UCUZ İŞ GÜCÜ OLARAK KULLANLILIYOR
Doğu Türkistan’daki toplama kamplarında işkence ve zorla eğitim gören Uygur Türkleri’nin daha sonra kampların hemen dibinde yaptırılan fabrikalarda köle gibi ücretsiz ya da cüzi rakamlara çalıştırıldığı ortaya çıktı. Financial Times gazetesinin ortaya çıkardığı bilgilere göre bu fabrikalarda üretilen ürünler dünyanın dört bir yanına dağılıyor. Doğu Türkistan-Uygur Özerk Bölgesi konusunda uzman olan Washington Üniversitesi antropologlarından ABD’li Darren Byler “Mao döneminde siyasi açıdan istenmeyen etnik kimliğe sahip insanlara yapılanlarla, şu anda Şincan’da yaşananların benzerliği giderek artıyor.

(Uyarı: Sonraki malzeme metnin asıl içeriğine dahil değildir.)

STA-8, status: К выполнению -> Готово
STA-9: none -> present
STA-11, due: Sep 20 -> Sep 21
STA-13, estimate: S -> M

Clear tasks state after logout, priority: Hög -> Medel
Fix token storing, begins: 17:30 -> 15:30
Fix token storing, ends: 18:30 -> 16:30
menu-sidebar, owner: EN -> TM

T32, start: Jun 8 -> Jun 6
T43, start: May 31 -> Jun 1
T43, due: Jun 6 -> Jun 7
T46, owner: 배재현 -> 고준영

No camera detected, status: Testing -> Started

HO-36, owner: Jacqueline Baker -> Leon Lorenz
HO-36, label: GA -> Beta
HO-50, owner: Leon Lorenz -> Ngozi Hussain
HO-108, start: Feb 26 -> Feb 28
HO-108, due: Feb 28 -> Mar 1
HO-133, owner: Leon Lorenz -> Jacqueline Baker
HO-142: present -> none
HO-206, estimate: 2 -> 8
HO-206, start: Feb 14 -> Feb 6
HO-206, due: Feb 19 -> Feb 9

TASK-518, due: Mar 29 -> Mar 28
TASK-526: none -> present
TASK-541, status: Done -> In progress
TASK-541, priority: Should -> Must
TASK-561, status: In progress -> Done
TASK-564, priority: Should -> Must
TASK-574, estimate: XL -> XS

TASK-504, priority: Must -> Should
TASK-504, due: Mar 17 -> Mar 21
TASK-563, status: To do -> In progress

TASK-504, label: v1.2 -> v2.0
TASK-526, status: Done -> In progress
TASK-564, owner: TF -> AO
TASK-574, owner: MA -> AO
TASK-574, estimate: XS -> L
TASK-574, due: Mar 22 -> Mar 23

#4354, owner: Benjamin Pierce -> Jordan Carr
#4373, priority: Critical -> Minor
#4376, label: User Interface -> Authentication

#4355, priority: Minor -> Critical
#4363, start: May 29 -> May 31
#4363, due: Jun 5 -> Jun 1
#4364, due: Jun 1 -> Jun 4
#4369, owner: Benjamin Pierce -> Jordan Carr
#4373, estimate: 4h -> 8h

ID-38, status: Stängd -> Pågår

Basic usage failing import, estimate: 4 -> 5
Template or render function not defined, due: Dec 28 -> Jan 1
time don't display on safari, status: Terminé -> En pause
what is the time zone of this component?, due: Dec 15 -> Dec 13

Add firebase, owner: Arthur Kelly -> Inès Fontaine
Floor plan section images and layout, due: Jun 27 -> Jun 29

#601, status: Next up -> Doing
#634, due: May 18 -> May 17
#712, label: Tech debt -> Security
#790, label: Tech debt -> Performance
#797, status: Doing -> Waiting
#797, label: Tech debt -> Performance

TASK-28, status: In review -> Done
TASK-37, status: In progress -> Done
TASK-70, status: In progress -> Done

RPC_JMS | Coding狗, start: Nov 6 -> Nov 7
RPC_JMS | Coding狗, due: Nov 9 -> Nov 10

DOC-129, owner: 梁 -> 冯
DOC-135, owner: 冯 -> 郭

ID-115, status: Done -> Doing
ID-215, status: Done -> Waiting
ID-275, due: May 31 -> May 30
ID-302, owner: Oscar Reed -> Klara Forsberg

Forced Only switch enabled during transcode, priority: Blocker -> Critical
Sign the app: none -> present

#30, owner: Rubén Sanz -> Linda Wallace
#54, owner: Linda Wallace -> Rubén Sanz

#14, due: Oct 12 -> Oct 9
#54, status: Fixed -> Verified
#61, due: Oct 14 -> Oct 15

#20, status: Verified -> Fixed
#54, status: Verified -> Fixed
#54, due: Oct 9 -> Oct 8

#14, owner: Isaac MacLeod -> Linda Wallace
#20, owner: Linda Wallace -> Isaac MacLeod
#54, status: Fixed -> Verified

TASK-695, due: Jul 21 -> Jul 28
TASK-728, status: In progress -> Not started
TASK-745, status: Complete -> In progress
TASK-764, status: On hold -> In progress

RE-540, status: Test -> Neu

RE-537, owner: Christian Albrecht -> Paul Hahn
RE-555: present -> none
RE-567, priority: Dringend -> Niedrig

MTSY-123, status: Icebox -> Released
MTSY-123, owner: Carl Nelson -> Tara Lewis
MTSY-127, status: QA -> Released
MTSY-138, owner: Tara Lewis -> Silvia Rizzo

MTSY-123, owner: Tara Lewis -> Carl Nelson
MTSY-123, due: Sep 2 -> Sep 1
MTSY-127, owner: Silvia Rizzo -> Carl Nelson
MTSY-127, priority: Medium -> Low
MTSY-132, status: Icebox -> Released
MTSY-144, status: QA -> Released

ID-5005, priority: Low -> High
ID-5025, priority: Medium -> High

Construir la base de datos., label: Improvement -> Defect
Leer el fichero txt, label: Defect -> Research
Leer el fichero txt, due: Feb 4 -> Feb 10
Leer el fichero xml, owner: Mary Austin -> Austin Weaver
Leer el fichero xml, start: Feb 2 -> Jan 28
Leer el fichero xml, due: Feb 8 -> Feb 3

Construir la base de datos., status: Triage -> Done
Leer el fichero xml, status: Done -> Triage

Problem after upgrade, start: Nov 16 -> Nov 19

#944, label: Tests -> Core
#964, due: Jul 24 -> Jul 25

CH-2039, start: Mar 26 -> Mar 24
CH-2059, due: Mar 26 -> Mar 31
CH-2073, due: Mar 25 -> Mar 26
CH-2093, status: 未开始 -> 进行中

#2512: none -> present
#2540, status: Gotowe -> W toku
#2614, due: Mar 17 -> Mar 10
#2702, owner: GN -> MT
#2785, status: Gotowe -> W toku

Tamamıyla yasadışı olan bu iş gücü modeline, sadece belirli bir etnik kökenden gelenler hedef alınıp sokuluyor” diyor.
BM: ÇİN’DE 1 MİLYON KİŞİ KAMPLARDA
BM Irk Ayrımcılığının Ortadan Kaldırılması Komitesinin İsviçre’nin Cenevre kentinde ağustosta düzenlediği toplantıda yayınlanan raporda Çin’in Uygur ve diğer azınlık Müslümanlardan bir milyon kişiyi gizli askeri kamplarda tuttuğu açıklamıştı.
432 MİLYON DOLARA MAL OLDU
Çin devlet televizyonu CCTV’de geçtiğimiz haftalarda bölgedeki 181 merkezden birinde üniforma giyen ‘öğrencilerin’ Mandarin dili öğrendiklerini, geleneksel örgü, dokuma ve yemek pişirme eğitimi aldıklarını gösteren bir program yayınlandı. Çin’in 2014’te ‘terörizme’ karşı başlattığı kampanya çerçevesinde 2017’nin başlarında Sincan Uygur Özerk Bölgesi’nde ‘eğitim merkezleri’ kuruldu. Bu tesislerin maliyetinin 432 milyon Dolar olduğu tahmin ediliyor.